- **Exercise instructions**:
Every line of the following records that includes "round" should be copied.

- **Records for this task**:
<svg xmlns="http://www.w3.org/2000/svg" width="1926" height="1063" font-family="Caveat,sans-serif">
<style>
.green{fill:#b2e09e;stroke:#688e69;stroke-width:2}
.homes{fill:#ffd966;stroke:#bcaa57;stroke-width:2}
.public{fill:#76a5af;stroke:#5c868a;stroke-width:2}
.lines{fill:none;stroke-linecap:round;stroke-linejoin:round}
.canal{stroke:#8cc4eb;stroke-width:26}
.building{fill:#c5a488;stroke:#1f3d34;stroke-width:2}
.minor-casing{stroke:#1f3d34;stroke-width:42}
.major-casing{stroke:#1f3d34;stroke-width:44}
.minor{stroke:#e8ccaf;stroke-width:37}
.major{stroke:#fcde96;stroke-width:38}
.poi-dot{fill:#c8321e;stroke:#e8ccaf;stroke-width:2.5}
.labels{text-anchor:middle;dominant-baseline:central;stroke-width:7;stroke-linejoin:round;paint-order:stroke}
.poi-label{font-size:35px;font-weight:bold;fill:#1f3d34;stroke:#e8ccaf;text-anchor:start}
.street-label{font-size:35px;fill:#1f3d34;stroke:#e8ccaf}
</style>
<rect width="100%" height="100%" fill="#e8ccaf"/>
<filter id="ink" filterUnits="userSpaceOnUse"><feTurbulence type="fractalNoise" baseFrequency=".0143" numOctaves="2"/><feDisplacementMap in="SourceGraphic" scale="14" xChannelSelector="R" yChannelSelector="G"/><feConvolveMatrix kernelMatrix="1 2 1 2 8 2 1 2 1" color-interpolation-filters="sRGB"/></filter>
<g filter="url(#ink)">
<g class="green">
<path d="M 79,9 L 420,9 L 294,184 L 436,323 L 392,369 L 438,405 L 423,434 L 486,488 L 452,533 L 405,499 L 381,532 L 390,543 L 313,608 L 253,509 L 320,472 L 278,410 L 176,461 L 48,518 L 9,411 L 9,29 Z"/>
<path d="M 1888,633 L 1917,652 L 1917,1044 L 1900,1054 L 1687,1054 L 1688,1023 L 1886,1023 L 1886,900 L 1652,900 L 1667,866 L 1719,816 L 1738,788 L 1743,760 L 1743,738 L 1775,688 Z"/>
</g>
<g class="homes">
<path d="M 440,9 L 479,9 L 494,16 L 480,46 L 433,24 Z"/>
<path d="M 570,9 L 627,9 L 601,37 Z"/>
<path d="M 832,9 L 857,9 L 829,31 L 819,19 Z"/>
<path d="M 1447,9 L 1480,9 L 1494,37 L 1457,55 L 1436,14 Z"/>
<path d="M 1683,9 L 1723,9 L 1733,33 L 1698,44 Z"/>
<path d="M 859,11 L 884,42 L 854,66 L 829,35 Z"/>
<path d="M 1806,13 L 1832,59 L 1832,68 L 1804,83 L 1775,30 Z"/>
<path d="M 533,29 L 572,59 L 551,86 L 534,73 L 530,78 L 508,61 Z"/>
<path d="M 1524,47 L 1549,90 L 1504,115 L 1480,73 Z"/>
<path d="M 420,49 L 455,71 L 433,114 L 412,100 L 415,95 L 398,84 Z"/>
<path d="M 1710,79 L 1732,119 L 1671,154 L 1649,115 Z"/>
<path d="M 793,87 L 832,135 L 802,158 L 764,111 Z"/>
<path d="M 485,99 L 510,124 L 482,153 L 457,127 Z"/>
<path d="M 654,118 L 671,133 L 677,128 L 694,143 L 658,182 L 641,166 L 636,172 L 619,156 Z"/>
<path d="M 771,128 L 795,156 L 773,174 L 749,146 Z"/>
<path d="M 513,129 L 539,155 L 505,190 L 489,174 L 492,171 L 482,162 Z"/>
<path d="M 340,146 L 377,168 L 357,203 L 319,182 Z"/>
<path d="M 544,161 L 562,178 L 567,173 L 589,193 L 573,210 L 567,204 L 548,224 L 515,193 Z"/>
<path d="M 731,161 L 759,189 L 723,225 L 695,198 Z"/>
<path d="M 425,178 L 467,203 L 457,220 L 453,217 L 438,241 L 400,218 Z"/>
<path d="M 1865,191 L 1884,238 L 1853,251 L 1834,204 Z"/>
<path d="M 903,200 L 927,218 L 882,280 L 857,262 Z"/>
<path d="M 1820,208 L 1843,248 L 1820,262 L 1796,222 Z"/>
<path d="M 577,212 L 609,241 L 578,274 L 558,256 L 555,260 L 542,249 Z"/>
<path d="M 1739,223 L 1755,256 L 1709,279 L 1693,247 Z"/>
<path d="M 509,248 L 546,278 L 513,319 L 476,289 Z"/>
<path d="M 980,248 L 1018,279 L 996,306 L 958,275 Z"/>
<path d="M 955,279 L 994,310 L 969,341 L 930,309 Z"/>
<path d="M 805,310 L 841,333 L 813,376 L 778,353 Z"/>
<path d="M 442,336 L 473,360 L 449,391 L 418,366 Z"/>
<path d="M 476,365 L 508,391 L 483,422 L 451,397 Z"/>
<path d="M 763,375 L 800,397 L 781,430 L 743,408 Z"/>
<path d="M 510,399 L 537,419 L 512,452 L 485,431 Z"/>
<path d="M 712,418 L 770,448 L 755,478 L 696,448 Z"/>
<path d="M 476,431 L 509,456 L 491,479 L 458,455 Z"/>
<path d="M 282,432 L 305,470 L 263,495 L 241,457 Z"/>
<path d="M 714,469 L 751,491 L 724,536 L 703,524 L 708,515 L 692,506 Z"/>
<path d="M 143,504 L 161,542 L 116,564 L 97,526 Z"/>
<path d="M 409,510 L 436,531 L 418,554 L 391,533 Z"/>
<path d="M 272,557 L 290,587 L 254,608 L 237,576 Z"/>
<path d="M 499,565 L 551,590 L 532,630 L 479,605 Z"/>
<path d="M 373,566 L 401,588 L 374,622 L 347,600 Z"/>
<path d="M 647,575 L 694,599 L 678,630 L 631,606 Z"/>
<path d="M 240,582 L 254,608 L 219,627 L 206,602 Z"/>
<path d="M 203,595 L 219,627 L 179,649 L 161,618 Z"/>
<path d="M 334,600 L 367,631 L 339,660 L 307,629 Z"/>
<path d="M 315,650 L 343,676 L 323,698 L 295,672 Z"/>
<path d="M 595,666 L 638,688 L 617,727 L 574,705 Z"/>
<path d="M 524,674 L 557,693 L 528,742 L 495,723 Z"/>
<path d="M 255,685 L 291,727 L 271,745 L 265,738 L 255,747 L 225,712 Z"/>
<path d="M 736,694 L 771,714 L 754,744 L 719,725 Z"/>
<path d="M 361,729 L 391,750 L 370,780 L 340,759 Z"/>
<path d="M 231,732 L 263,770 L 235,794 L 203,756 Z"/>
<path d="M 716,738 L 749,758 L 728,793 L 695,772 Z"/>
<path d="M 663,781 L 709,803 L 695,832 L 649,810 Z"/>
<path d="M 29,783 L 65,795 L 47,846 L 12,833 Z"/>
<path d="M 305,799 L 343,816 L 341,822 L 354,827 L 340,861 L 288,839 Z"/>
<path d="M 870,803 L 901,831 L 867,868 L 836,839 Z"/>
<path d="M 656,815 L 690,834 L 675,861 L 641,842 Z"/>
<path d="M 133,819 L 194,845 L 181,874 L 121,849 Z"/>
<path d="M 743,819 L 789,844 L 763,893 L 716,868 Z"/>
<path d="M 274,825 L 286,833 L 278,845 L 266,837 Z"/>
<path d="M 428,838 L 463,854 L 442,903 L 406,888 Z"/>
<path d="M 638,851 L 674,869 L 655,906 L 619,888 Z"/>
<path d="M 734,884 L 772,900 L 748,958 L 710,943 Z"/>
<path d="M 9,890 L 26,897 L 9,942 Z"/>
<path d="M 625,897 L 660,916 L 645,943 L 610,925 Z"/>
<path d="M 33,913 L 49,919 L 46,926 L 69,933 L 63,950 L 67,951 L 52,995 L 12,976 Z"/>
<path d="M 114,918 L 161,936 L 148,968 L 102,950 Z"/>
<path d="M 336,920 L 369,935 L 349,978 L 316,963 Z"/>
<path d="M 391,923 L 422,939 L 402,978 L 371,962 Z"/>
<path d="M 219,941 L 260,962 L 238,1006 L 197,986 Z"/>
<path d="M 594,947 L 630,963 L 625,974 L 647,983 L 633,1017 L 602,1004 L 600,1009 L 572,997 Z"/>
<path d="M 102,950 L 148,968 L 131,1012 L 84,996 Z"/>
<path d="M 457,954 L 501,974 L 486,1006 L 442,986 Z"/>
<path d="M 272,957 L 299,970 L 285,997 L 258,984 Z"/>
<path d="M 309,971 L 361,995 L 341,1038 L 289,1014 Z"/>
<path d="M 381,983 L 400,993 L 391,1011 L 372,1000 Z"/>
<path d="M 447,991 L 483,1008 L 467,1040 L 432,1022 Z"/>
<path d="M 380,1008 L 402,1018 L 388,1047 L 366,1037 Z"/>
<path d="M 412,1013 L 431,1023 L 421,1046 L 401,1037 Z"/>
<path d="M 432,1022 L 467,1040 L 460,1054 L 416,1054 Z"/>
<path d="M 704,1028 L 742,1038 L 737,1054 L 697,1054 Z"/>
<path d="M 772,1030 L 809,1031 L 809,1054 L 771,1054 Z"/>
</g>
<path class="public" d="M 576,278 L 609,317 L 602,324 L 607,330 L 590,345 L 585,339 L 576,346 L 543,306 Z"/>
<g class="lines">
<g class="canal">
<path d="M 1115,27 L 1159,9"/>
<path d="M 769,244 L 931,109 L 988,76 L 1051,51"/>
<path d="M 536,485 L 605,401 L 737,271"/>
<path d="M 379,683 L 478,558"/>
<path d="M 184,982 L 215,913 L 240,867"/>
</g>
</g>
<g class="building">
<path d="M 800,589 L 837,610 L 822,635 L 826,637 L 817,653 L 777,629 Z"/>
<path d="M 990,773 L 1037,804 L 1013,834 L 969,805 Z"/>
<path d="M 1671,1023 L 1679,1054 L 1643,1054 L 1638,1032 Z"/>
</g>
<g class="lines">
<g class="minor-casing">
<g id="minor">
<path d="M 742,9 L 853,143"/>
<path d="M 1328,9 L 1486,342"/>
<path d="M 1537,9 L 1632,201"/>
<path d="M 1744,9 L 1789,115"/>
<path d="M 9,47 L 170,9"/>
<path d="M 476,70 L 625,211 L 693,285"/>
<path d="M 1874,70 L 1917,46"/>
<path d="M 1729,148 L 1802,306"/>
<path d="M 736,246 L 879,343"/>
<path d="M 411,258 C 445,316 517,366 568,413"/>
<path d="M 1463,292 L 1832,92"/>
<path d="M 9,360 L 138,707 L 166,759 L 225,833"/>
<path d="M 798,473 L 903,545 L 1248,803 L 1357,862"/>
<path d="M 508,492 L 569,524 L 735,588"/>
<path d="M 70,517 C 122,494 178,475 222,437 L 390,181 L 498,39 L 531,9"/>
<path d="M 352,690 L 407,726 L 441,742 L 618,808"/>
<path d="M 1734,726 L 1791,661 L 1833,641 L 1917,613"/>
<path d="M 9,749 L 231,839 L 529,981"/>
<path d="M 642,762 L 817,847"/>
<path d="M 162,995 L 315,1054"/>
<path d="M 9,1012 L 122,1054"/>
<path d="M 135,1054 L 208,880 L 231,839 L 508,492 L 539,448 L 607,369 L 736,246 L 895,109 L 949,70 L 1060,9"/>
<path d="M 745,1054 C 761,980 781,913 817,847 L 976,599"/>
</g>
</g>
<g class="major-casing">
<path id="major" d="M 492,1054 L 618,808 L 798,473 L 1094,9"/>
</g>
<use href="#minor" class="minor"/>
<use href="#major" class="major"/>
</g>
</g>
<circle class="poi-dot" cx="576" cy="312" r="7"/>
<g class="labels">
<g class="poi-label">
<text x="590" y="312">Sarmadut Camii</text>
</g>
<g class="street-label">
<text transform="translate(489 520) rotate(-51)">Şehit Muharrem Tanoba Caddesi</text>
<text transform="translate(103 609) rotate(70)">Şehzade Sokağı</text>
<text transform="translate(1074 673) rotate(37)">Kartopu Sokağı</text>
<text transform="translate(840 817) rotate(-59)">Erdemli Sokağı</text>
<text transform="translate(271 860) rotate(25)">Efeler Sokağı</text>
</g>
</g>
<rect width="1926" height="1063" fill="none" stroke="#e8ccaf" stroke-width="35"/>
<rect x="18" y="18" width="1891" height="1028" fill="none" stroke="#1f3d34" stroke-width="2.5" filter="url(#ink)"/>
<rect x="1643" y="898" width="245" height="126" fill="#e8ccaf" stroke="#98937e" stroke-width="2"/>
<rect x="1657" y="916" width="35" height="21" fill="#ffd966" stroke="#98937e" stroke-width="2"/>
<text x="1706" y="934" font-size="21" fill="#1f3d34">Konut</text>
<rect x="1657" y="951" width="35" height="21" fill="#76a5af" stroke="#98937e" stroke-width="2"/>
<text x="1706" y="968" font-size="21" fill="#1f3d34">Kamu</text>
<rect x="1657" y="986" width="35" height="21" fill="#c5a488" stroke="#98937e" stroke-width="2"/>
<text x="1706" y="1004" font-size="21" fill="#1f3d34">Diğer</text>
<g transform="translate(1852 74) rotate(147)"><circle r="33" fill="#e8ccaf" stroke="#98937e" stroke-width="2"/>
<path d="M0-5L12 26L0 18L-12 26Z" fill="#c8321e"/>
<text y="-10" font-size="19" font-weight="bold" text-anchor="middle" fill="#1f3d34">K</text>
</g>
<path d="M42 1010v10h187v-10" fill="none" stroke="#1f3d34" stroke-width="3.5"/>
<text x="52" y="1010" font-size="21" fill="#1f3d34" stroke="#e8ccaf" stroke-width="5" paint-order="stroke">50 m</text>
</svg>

- **Answer section**:
.lines{fill:none;stroke-linecap:round;stroke-linejoin:round}
.labels{text-anchor:middle;dominant-baseline:central;stroke-width:7;stroke-linejoin:round;paint-order:stroke}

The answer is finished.